İktisat hocası Ahmet İnsel, siyaset biliminde geçen ama bizim medyada pek kullanılmayan bir kavramı gündeme getirdi: "Sezaropapizm".
Frenklerin "Caesaropapism" dedikleri bu kavram, Sezar (imparator, kral, sultan, devlet yöneticisi) ile Papa (Kilisenin başı, ruhani lider) kelimelerinin bir araya getirilmesinden oluşuyor.
Kavramın tanımını kısaca şöyle yapmış İnsel: "Dini temaları siyasete malzeme yapmanın adı değildir sezaropapizm. Siyasal iktidar mevkiinde oturan kişinin, dini konularda değerlendirmeler yapması, fikir yürütmesi hatta yargıda bulunmasıdır."
Bize uyarlanabilir mi?
Alman sosyolog Max Weber'in ortaya attığı bu kavram, elbette tarih içinde, değişik dönem ve devletlerde farklı tonlarda karşımıza çıkıyor.
Ortak nokta ise o eski ilişkinin tersine çevrilmiş olması: Siyaseti temsil eden, dini temsil edenlerin üstünde yer alıyor.
Peki acaba bu kavramı Türkiye'ye nasıl uyarlayabiliriz?
Madem devlet bünyesinde koskoca bir Diyanet teşkilatının bulunduğu... Oy verenlerin çoğunluğunu Müslümanların oluşturduğu... Dolayısıyla o kitlenin içinden çıkan siyasetçilerin de, meşruiyet kazanmak için dine bolca gönderme yaptığı bir ülkede yaşıyoruz.
O halde şöyle bir ayrıma ne dersiniz: Fetvalı Siyaset ve Fetvacı Siyaset...
Karizmaya ehliyet gerekmez
İlk tabir siyasetçinin herhangi bir konuda karar vermeden veya harekete geçmeden önce, dini makamdan fetva almasını anlatıyor...
Mesela Meclis Başkanı Cemil Çiçek, "Meclis'e cemevi yapılsın" talebine cevap vermeden önce bu konuda ulema (din alimleri) ne diyor, diye araştırmıştı. Bu noktada o Fetvalı Siyaset yapıyordu.
İkinci tabir ise "Sezaropapizm"e denk düşüyor: Siyasetçinin bizzat din alimiymişçesine, sanki ulemanın üyesiymiş gibi bir söylem geliştirmesini anlatıyor.
Siyasetçi dine akademik anlamda vakıf olduğu için değil, dindar olduğu için bu hakkı kendisinde görüyor: "Madem dindarım, o halde söylediğim din dairesindedir." İşte buna da Fetvacı Siyaset diyebileceğimizi düşünüyorum.
Diyanet'in meteorolojisi
Aslında çok da yeni bir durumla karşı karşıya değiliz.

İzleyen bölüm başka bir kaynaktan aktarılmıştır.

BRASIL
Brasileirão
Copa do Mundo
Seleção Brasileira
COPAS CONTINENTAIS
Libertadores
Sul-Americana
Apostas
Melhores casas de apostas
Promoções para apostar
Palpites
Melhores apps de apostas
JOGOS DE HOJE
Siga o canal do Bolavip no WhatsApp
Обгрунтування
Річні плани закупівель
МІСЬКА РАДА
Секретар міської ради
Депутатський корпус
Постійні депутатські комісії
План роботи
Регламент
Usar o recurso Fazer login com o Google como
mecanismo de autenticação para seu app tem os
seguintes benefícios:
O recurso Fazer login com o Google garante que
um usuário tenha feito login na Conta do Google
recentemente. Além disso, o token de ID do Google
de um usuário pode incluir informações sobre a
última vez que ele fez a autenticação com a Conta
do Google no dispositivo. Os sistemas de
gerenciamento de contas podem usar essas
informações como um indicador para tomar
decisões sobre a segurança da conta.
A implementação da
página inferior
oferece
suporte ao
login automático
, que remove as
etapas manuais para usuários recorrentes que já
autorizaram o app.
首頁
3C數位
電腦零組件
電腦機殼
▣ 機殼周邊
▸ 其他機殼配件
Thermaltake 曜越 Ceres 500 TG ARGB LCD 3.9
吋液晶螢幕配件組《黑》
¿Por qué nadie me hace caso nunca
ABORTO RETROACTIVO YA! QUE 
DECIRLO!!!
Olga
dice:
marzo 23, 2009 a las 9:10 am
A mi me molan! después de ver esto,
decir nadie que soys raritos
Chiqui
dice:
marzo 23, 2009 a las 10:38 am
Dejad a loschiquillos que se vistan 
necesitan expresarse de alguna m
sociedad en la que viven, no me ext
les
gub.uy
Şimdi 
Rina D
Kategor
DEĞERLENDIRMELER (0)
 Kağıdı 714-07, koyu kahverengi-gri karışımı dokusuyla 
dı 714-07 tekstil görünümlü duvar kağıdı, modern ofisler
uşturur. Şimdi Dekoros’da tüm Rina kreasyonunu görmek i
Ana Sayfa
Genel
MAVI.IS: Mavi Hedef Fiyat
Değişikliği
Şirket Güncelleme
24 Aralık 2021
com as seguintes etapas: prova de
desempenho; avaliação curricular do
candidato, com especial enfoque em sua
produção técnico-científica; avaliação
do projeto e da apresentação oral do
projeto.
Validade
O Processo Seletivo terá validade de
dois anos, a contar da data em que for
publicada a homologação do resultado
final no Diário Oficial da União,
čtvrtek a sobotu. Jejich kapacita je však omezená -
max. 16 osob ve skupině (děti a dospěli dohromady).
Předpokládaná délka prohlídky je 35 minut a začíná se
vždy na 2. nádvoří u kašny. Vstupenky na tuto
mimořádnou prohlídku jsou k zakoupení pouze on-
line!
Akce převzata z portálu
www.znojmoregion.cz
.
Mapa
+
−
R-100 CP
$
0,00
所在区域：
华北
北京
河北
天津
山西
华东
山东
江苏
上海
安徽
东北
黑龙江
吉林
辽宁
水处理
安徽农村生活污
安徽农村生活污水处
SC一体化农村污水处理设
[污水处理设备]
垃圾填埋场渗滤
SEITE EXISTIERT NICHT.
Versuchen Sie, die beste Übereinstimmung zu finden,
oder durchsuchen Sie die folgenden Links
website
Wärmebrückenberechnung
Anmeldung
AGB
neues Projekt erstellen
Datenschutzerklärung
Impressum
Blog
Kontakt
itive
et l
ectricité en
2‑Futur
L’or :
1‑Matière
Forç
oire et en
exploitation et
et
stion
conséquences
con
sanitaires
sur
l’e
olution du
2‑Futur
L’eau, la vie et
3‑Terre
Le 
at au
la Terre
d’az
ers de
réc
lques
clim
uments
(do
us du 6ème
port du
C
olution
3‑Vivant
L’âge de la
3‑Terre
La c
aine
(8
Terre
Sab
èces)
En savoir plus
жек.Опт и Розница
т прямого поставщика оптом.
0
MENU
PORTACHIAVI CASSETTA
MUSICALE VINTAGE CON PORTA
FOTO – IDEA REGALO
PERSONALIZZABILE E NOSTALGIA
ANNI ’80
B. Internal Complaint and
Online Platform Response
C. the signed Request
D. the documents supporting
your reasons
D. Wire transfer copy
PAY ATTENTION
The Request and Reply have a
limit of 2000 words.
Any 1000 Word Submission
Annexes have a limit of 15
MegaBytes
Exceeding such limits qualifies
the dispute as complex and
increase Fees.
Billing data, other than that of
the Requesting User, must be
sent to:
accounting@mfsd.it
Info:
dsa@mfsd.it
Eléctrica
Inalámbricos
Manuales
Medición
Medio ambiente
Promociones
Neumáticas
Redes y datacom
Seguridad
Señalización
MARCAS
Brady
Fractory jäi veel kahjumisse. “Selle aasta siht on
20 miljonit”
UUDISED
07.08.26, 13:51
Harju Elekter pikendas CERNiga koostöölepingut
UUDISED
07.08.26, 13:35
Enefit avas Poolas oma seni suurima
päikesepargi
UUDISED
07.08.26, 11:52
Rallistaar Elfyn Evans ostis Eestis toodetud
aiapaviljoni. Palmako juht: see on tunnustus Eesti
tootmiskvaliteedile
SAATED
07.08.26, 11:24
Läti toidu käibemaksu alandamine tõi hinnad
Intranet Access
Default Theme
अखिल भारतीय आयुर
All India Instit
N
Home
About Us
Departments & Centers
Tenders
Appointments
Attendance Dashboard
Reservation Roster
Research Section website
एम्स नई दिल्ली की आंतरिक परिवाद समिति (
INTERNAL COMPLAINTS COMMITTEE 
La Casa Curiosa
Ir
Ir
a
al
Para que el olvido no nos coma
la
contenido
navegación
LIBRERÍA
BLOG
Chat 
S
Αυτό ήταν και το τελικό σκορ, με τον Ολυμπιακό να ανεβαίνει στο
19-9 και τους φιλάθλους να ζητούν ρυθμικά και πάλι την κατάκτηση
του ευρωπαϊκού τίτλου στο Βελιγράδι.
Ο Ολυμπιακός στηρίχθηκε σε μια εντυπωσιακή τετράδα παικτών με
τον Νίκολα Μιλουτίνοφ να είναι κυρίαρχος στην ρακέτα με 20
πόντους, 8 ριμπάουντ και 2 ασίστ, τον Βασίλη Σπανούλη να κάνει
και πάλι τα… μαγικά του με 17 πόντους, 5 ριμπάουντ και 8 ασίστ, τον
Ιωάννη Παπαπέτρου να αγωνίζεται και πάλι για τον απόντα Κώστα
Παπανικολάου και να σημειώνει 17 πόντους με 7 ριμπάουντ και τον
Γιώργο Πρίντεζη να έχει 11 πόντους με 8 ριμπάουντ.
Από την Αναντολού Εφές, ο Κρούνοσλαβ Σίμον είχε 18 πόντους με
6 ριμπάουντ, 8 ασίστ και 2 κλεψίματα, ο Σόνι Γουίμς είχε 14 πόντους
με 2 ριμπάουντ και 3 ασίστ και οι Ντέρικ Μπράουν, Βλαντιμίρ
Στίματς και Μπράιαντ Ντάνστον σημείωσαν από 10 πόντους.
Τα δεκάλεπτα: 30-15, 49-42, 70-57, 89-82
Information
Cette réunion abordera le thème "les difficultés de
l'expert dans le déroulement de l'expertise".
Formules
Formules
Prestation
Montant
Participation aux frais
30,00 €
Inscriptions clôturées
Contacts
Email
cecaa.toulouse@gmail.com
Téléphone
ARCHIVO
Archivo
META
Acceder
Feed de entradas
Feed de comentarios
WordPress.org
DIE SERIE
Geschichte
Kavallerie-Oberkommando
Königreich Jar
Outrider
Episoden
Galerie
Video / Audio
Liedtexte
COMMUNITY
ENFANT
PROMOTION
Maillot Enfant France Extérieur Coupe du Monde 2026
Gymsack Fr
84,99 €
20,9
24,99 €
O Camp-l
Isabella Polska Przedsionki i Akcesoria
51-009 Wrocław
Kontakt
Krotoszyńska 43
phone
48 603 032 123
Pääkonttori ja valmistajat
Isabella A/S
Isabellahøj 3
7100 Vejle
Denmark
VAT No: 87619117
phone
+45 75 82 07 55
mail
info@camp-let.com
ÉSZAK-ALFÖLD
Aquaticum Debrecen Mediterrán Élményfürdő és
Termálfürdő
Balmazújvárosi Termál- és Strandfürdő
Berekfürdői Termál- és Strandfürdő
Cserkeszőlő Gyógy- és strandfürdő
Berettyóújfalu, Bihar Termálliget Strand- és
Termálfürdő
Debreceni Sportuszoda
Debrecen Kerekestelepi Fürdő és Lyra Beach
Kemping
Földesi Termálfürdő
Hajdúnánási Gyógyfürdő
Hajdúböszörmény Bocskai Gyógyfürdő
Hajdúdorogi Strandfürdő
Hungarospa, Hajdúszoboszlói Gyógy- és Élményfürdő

Türkiye'de Diyanet, siyasetçilere ve bürokratlara nadiren mırın kırın etmiş ama doğrudan diklenmemiştir.
Bugün yazarı Adem Yavuz Arslan dün dolaylı olarak buna değinmişti. Arslan, Diyanet İşleri Başkanı Mehmet Görmez'e kurumun 2005'teki misyonerlik karşıtı hutbesini hatırlatmış.
Hatırlayalım: Hutbe için bu konunun seçilme nedeni, tamamen derin devletin operasyonlarıyla ilgiliydi. 2003'te başlayıp yaklaşık olarak 2008'e kadar devam eden kampanya yüzünden Trabzon'da Rahip Santoro, İstanbul'da Hrant Dink öldürüldü. Malatya'da Zirve Kitabevi katliamı yapıldı.
Diyanet'in o kanlı operasyonlara alet olmasını, Başkan Görmez, "Galiba biz de o havadan etkilenmişiz" diye yorumlamış.
İşte olay bu zaten! Ve tabii soru geliyor: Diyanet'in şimdilerde de birtakım rüzgârlardan etkilenmeyip, tamamen nesnel kararlar verdiğinin bir delili, işareti, ölçütü var mı?
Sorduğuma bakmayın, cevap belli: Diyanetçiler neticede birer devlet görevlisi değil mi? Karşılarına karizma ve dindarlıkla çıkan Fetvacı Siyasete itiraz edebilirler mi?